I certainly do not feel "defeated" after a successful career last half a century. How many people can say that?
 

MisterBill2

Joined Jan 23, 2018
12,396
Engineering requires not only knowing what to do with the individual parts, but in addition understanding exactly what the solution must do and provide. For servicing and repairing this involves understanding correctly and completely. what a system that was working actually did. Then it is a matter of understanding what it is NOT doing now, and that often quickly points to the problem very well.
For new designs first understand what must be achieved.
To avoid problems of parts becoming unavailable, the first stage is to use mature parts available from multiple manufacturers. This means that you ill never use the very latest, cutting edge, technology, and probably never suffer the pain of failed production yields making that latest processor have the 90 day lead time. Or not be available at all! (This is the reason that all the auto companies are suddenly unable to get their modules with the very latest processor technology.)
 

MisterBill2

Joined Jan 23, 2018
12,396
For ICs especially the digital kind, selecting those with the more common functions, even though it may require more packages, will allow substitutions when half of the suppliers are out of stock.
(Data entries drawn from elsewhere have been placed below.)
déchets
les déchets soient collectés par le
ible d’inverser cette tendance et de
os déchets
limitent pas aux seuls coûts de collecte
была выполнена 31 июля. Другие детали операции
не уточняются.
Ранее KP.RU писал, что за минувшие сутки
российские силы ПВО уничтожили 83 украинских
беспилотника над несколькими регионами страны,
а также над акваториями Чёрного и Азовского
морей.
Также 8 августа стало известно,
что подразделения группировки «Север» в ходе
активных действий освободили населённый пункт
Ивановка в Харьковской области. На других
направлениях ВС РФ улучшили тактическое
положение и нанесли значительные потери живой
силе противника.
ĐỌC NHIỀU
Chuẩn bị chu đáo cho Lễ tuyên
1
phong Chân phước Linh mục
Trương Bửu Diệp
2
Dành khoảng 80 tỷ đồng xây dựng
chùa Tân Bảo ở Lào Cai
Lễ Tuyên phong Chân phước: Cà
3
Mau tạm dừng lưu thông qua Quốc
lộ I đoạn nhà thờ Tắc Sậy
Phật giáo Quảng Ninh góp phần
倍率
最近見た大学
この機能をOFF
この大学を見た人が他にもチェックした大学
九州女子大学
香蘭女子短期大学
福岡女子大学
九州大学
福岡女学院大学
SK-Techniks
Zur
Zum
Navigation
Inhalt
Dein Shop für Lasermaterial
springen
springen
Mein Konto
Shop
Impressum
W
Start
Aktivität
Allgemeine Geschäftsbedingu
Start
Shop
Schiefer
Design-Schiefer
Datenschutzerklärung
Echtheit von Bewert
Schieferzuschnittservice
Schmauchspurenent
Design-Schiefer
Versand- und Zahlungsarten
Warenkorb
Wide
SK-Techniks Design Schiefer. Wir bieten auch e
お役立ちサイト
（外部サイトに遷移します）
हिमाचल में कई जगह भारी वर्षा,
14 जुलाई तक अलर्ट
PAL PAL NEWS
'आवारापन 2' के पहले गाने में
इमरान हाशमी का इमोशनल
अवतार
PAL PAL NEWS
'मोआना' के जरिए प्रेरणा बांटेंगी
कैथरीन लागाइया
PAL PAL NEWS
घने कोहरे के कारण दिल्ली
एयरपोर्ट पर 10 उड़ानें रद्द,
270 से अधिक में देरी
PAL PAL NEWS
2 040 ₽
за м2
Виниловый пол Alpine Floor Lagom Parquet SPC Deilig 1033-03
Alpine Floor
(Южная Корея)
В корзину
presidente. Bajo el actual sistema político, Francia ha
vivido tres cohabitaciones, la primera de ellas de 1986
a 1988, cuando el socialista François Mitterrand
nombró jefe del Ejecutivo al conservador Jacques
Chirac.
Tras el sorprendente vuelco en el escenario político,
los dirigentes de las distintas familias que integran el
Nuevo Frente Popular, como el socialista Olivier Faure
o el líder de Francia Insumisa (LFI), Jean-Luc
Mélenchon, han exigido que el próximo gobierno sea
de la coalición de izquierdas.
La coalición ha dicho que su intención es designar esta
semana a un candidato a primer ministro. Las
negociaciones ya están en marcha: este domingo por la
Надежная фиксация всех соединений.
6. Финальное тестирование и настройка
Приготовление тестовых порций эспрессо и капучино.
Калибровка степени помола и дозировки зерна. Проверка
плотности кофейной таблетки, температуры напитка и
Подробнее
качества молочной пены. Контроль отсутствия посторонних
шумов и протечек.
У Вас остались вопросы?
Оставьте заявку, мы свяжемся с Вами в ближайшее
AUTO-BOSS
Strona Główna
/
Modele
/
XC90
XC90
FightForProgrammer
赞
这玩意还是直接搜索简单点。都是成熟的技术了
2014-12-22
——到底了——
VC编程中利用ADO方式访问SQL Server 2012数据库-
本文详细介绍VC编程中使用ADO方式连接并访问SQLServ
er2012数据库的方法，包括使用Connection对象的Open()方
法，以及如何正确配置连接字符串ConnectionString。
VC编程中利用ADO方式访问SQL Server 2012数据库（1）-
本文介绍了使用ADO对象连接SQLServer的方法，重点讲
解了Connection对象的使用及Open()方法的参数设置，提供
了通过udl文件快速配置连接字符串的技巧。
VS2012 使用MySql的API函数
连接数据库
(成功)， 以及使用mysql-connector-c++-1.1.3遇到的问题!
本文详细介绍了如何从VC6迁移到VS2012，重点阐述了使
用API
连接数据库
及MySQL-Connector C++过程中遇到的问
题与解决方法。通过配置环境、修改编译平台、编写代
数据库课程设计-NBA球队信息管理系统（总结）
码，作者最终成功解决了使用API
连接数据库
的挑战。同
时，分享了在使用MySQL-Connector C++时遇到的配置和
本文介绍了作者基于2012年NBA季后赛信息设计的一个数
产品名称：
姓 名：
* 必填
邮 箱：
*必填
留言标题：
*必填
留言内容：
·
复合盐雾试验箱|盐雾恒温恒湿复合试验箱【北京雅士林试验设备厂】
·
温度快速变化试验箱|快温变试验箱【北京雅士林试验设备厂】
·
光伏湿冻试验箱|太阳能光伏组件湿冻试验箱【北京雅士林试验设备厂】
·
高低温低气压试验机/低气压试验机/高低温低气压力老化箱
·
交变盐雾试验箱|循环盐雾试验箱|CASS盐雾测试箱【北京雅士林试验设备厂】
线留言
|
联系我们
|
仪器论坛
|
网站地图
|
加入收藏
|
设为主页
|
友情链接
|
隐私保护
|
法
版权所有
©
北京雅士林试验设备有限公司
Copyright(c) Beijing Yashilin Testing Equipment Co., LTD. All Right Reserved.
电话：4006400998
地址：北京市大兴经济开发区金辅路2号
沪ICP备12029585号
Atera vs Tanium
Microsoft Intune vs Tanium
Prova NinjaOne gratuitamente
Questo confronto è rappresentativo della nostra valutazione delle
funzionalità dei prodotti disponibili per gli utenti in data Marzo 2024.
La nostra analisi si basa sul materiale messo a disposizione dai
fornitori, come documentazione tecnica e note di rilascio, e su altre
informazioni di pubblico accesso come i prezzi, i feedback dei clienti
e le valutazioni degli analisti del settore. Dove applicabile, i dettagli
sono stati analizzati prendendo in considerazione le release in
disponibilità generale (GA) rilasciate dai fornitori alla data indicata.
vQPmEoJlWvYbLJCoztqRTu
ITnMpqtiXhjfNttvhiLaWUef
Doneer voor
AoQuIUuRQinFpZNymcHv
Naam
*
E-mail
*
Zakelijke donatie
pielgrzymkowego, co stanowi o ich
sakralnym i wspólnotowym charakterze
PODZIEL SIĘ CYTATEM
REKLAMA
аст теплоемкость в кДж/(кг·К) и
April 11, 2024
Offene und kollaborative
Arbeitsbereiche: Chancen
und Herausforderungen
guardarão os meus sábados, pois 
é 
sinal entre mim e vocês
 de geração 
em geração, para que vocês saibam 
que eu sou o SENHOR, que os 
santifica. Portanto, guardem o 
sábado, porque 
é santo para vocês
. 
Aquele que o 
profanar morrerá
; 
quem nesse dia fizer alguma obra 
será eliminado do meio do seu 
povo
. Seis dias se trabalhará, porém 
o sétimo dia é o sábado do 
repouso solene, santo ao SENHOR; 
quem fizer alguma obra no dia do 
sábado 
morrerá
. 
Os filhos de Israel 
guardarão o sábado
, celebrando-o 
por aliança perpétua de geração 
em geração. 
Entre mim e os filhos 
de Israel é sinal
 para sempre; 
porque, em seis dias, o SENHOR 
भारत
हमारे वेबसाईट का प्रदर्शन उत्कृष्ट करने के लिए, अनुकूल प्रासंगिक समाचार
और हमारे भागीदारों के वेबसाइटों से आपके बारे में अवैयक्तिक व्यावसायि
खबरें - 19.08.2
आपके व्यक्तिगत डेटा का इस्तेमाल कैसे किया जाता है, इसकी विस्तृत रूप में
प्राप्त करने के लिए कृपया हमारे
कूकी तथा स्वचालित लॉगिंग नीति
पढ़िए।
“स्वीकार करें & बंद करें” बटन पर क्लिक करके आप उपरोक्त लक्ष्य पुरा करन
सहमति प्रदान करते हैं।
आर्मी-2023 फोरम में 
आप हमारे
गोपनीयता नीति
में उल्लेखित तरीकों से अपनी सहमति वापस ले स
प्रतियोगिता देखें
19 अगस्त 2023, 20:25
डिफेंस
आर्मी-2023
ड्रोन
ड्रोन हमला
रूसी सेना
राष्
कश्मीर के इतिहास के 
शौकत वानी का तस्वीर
Single sourced logic is OK If all that is needed can be obtained prior to the start of production. For linear devices there are times when only one supplier makes the part. Those times are dangerous, but on occasion unavoidable.
 

Thread Starter

Nate.Kilmer

Joined Apr 4, 2022
9
I certainly do not feel "defeated" after a successful career last half a century. How many people can say that?
Congratulations on being born a long time ago, you're clearly very proud of that. Could you take you're pessimism elsewhere? Some of the other people commenting here are actually trying to be helpful.